Keheningan menyelimuti ruang makan itu selama beberapa menit yang terasa abadi. Maximilian meletakkan cangkirnya dengan bunyi denting yang pelan. Ia bangkit dari kursinya, berjalan mendekati Vivien, dan berdiri tepat di belakang istrinya.
Ia meletakkan tangannya di bahu Vivien. Vivien bisa merasakan kekuatan di jari-jari itu. Maximilian menunduk, bibirnya hampir menyentuh telinga Vivien.
"Kepatuhan adalah perhiasan yang paling cocok untukmu, Vivien," bisik Maximilian. "Tapi ingat satu hal: aku bisa mencium bau pengkhianatan dari jarak satu mil. Jika ini adalah sandiwara, aku akan memastikan jatuhmu kali ini akan jauh lebih menyakitkan daripada jatuhnya keluarga Aksara."
Maximilian melepaskan bahu Vivien dan berjalan menuju pintu keluar. "Sore ini, kita akan menghadiri perjamuan di konsulat. Pakai gaun hitam yang sudah kupesan. Jangan terlambat. Supir akan menjemputmu pukul lima."
Setelah Maximilian pergi, Vivien mengembuskan napas yang sedari tadi ia tahan. Tubuhnya gemetar hebat. Ia meraih gelas air putih dan meminumnya hingga tandas.
Ia baru saja memulai permainan yang sangat berbahaya. Ia berpura-pura menyerah untuk mendapatkan kepercayaan Maximilian. Ia akan menjadi "istri sempurna" di depan publik, menjadi bayang-bayang patuh di dalam rumah, sambil terus mencari celah di mana Maximilian menyembunyikan rahasia kematian ayahnya.
Vivien melirik puing-puing alat perekam yang semalam dilempar Maximilian ke sudut ruang makan—yang belum sempat dibersihkan pelayan. Puing itu adalah peringatan, tapi bagi Vivien, itu adalah motivasi.

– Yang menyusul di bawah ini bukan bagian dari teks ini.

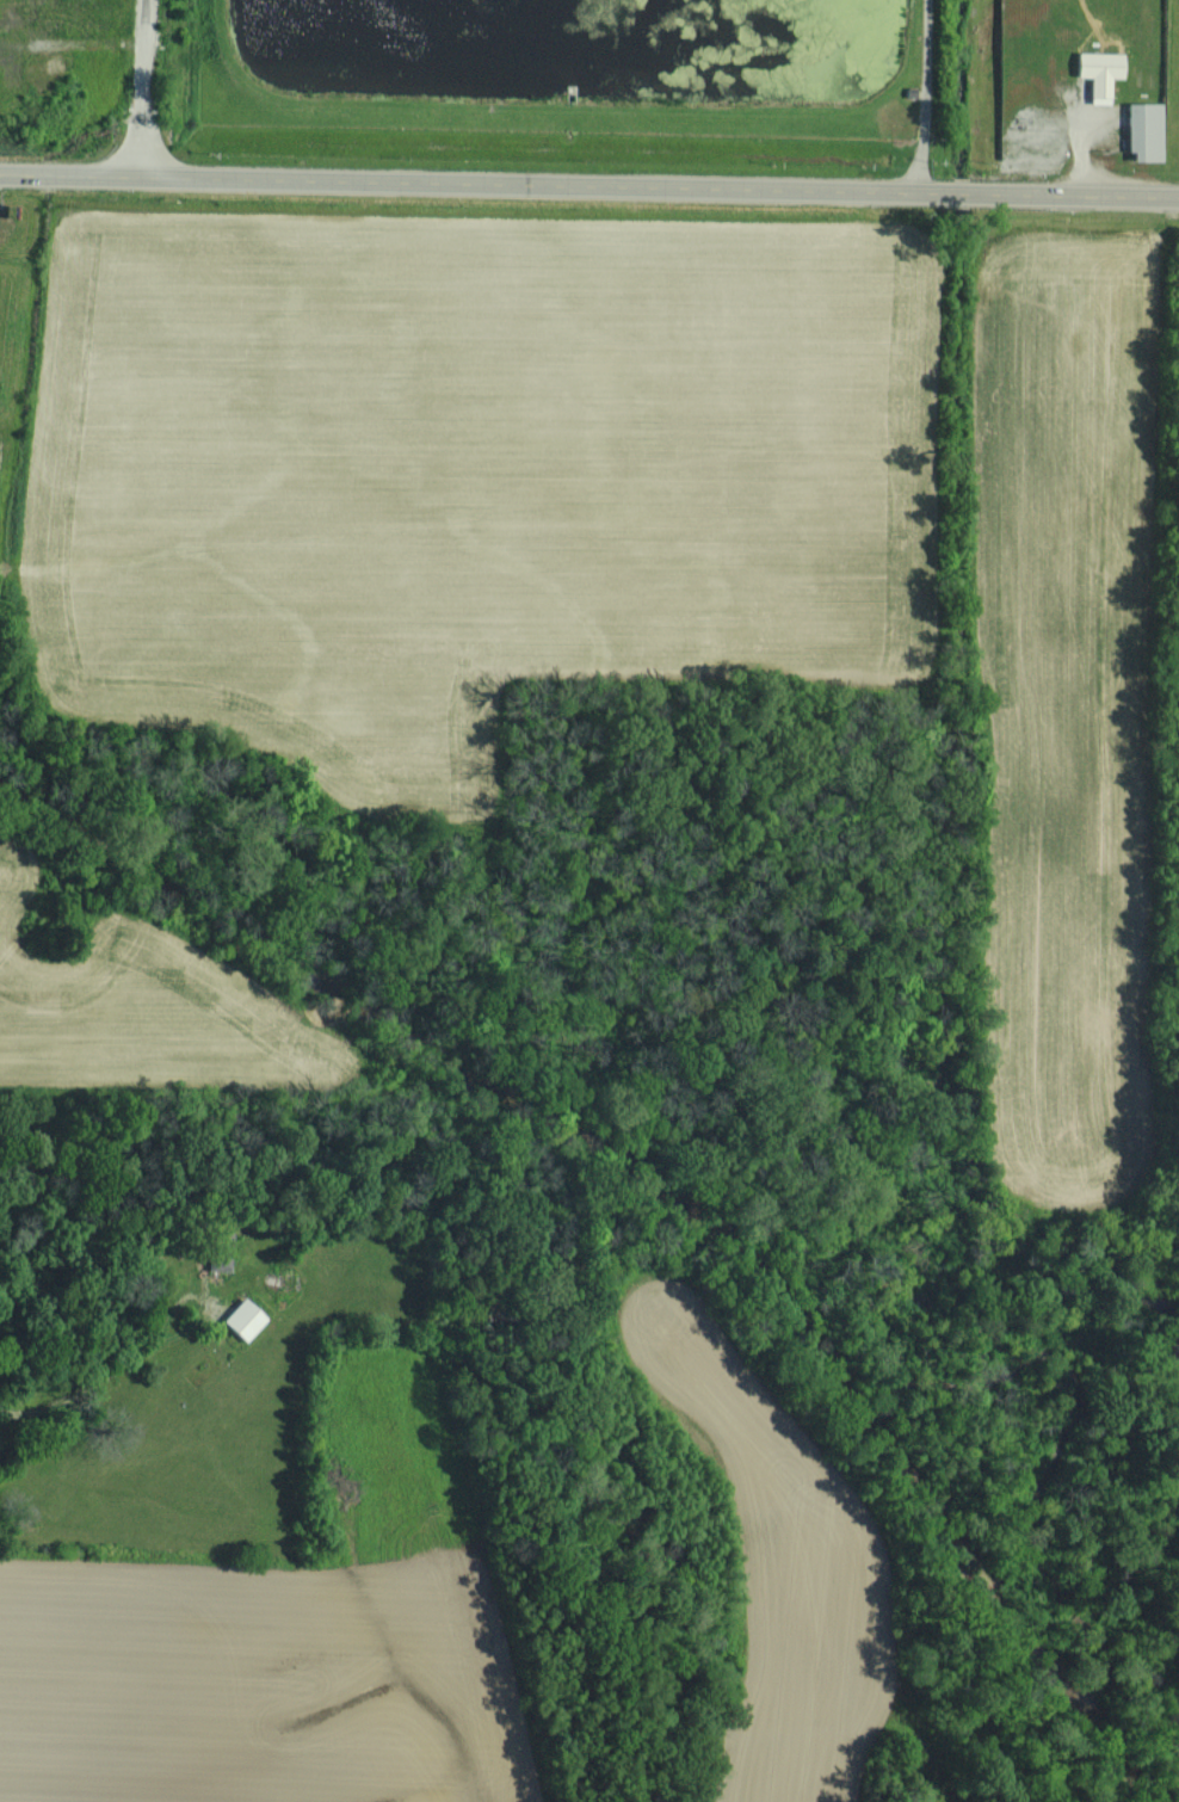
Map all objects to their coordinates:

"Kau pikir kau sudah menang, Maximilian," bisik Vivien pada ruangan yang kosong. "Tapi kau lupa satu hal. Benang merah yang patah masih memiliki ujung yang tajam. Dan aku akan memastikan ujung itu yang akan mengakhiri kekuasaanmu."
Vivien bangkit dari meja makan, berjalan menuju jendela besar yang menghadap kota Melbourne. Kali ini, ia tidak menatap hujan dengan putus asa. Ia menatap gedung-gedung tinggi itu sebagai papan catur yang harus ia menangkan.
Perang saraf ronde kedua baru saja dimulai.